03. The forward pass — one prediction, end to end¶

The cat-robot, computing. Every shape, every number, in the order they happen.

Built on 02-activation-functions.md. The bend is now in your hand. Let us see the rule pile run.

The mental model first — pipeline, not magic¶

See. A neural network is just a pipeline. Numbers go in one end. They flow through stages. A number comes out the other end.

Each stage is one layer. Inside a layer, many neurons compute in parallel — same input, different weights. That is one whole "rule pile slice" of the cat-robot.

Then a bend. Then the next slice.

   inputs              hidden layer              output
                       (parallel neurons)

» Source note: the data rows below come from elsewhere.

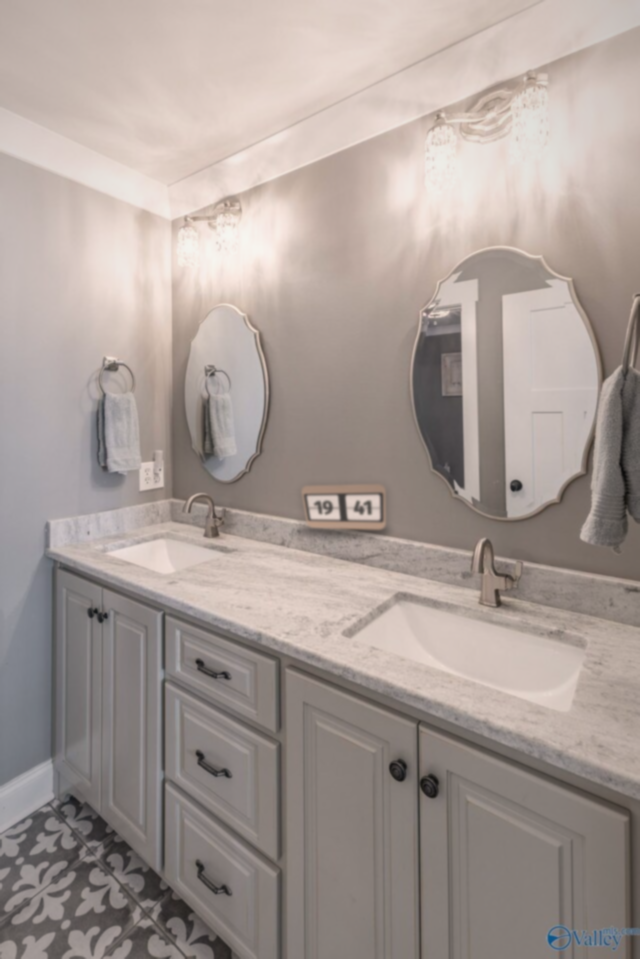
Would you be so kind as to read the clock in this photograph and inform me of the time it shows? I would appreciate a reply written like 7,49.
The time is 19,41
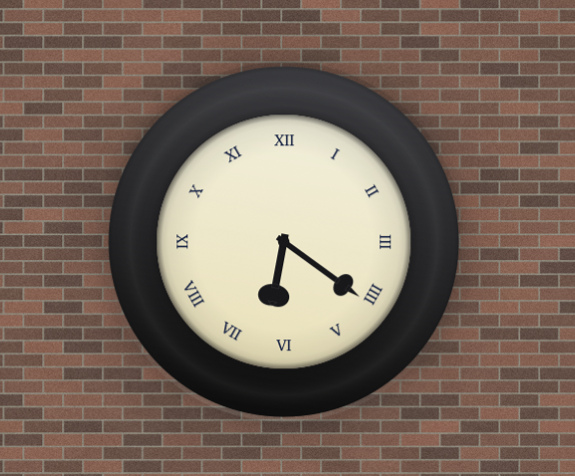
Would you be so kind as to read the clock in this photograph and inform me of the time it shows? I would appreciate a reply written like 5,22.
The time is 6,21
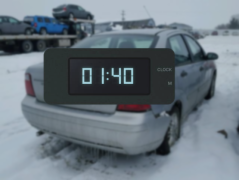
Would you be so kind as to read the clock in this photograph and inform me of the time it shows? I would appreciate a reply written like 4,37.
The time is 1,40
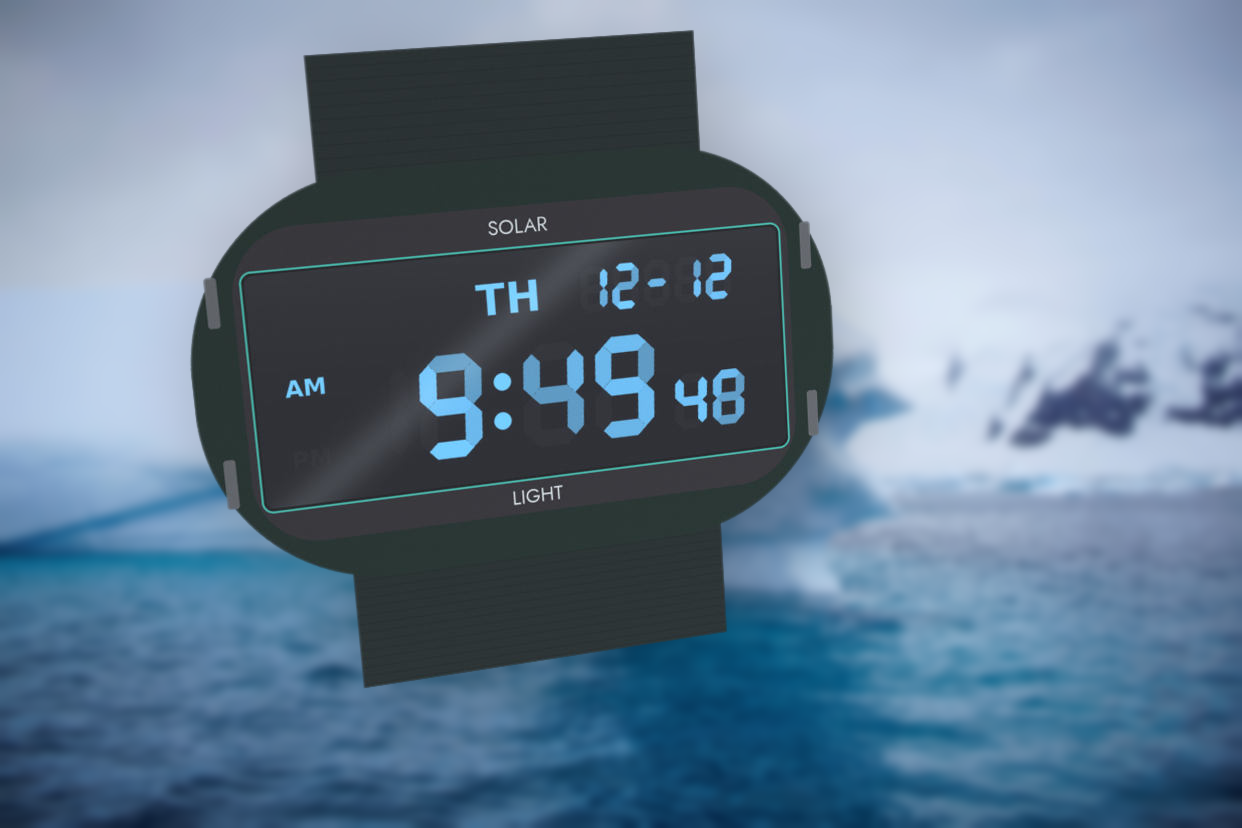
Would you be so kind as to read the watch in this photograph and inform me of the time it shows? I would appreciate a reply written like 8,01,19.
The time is 9,49,48
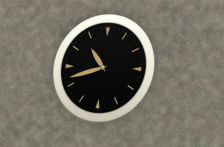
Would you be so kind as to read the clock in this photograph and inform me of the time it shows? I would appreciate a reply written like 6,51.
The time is 10,42
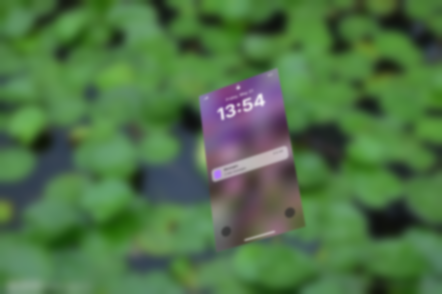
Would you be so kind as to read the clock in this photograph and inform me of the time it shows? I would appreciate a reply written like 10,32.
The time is 13,54
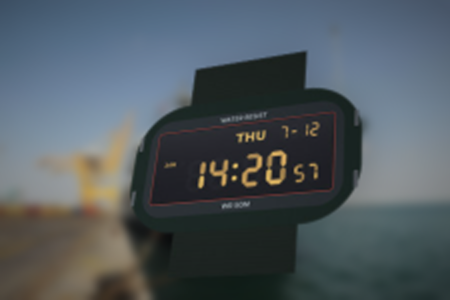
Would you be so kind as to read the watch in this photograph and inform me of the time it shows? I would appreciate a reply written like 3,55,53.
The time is 14,20,57
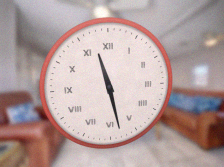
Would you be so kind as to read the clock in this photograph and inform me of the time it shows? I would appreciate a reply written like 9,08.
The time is 11,28
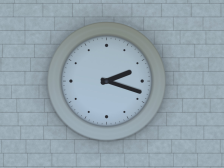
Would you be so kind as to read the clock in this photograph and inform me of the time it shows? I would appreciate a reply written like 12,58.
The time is 2,18
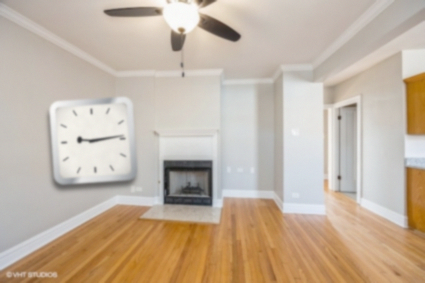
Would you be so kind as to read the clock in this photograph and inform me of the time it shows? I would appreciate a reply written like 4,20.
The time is 9,14
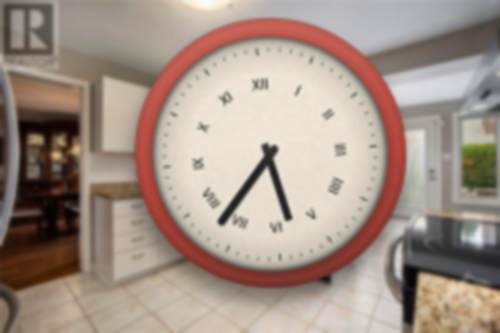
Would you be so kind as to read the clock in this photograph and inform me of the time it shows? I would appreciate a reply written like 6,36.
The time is 5,37
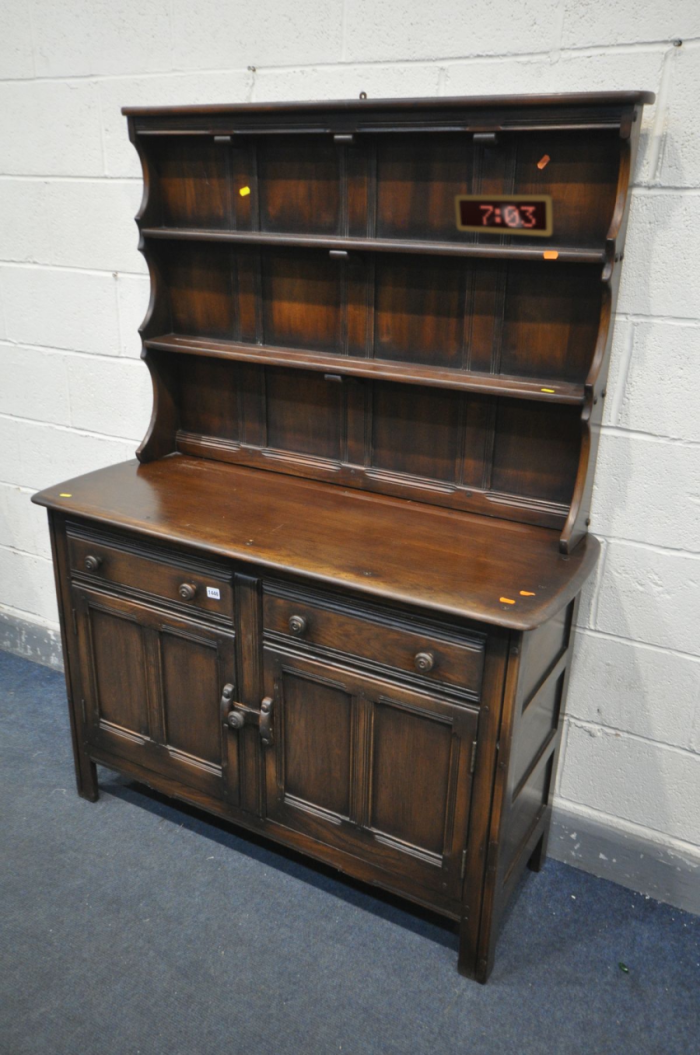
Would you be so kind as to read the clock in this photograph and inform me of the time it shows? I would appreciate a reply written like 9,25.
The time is 7,03
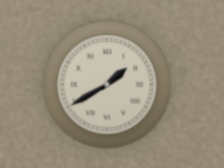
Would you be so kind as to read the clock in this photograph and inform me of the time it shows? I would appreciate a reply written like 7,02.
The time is 1,40
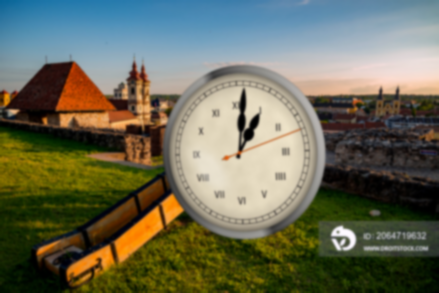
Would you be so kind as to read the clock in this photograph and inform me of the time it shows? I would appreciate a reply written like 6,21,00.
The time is 1,01,12
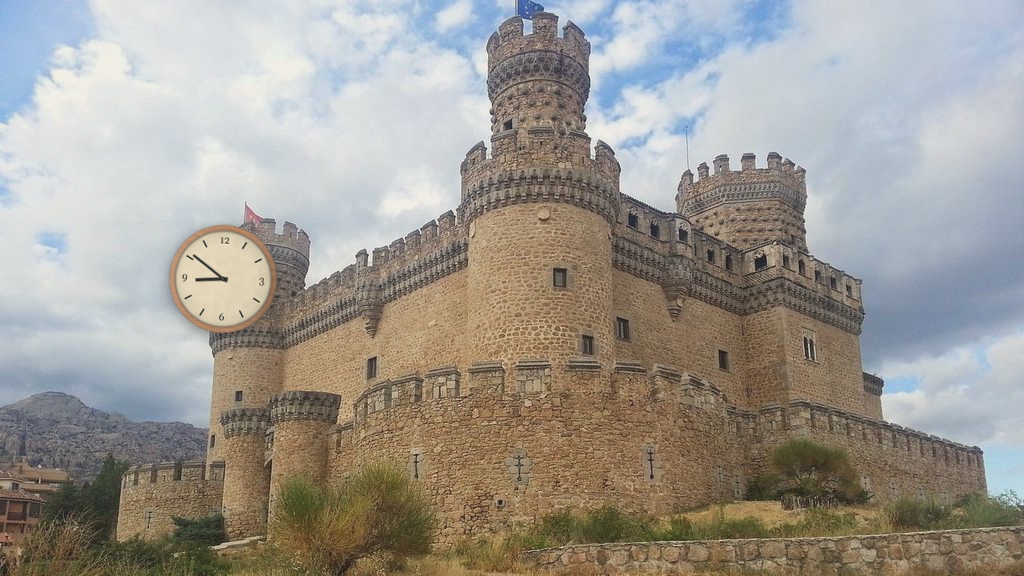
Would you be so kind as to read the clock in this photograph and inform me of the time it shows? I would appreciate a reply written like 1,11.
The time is 8,51
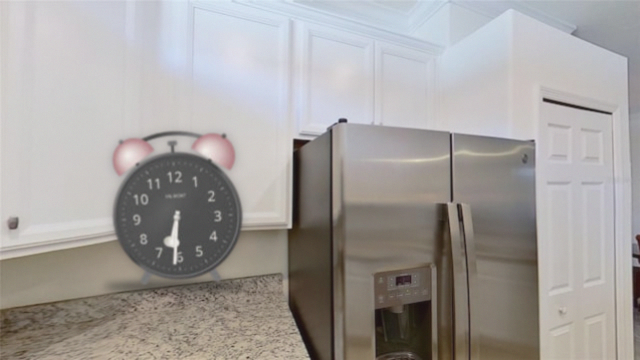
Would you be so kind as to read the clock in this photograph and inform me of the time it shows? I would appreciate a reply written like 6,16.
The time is 6,31
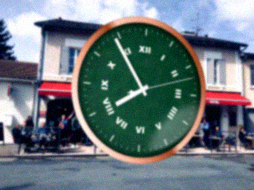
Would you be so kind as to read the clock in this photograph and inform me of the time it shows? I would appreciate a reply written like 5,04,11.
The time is 7,54,12
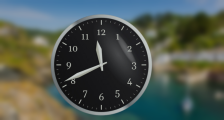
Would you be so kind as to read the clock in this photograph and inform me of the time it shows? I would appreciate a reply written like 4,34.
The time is 11,41
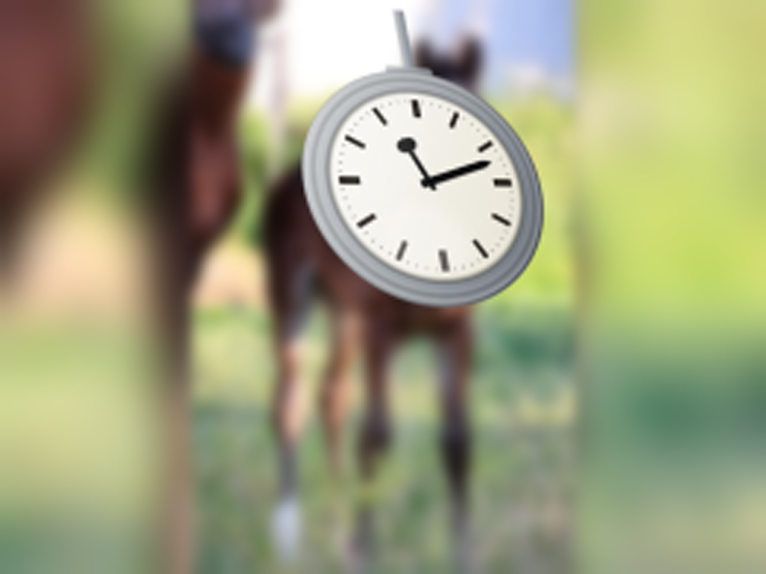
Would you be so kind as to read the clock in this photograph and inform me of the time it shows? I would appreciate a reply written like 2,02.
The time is 11,12
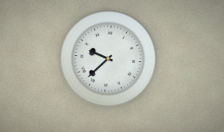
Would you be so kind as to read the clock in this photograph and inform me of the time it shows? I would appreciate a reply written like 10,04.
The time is 9,37
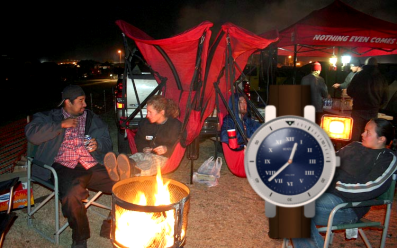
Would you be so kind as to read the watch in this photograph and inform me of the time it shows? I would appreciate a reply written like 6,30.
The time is 12,38
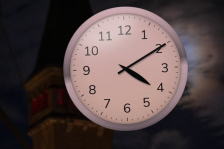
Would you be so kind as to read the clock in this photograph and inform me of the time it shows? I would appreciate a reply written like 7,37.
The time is 4,10
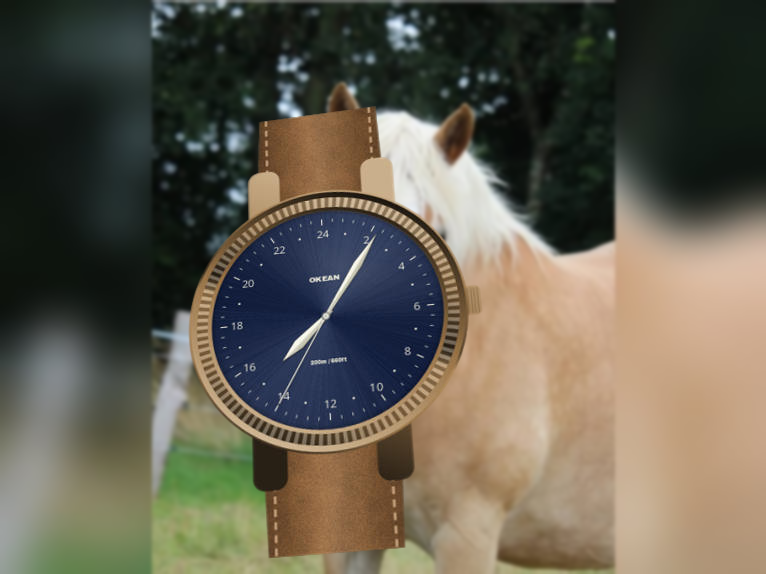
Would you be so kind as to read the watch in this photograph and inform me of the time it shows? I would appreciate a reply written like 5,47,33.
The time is 15,05,35
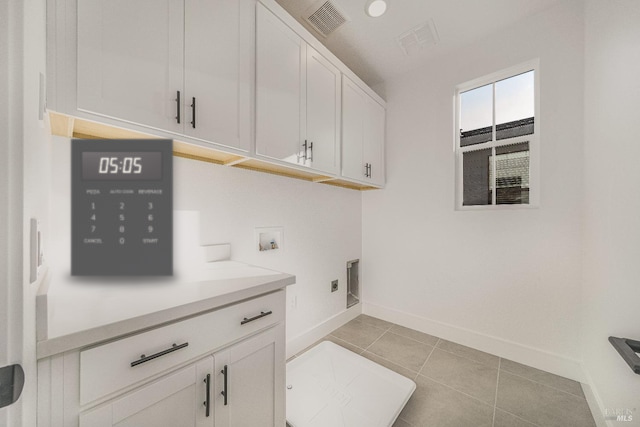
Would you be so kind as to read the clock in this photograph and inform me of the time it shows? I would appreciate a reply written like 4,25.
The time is 5,05
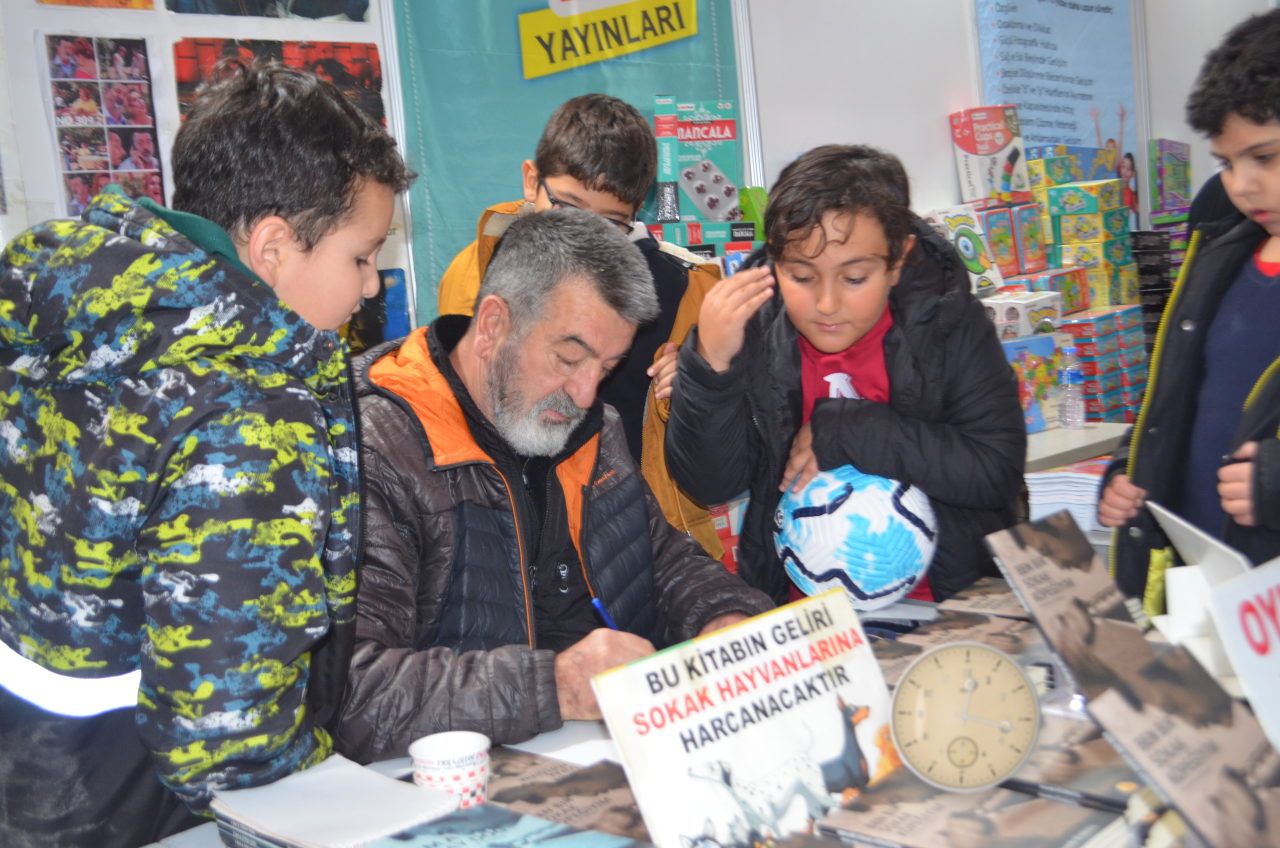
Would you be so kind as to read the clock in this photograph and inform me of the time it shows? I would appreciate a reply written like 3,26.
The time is 12,17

   x ─┐              ┌──── neuron 1 ────┐
      │              │                  │
      ├──→ stretch ──┼──── neuron 2 ────┼──→ bend ──→ stretch ──→ ŷ
      │              │                  │
      └─             └──── neuron k ────┘

Stretch = matrix multiply. Bend = activation. Stretch again = next layer. That is it.

So one forward pass is one number entering and one number leaving — but inside, dozens of parallel neurons fire at every layer. The cat-robot is wide, not just deep.

The toy network we will hand-compute¶

Smallest network that solves XOR. Two inputs. Two hidden neurons with ReLU. One output.

       x₁ ─────●─────────●─── h₁ ─────●
                ╲       ╱              ╲
                 ╲     ╱                ╲
                  ╲   ╱                  ●─── ŷ
                   ╲ ╱                  ╱
                    ╳                  ╱
                   ╱ ╲                ╱
                  ╱   ╲              ╱
                 ╱     ╲            ╱
       x₂ ─────●─────────●─── h₂ ──●

       input          hidden          output
       layer          layer           layer
       (2 nodes)      (2 ReLU)        (1 node)

Both inputs feed both hidden neurons. Both hidden neurons feed the output. This is a fully connected network.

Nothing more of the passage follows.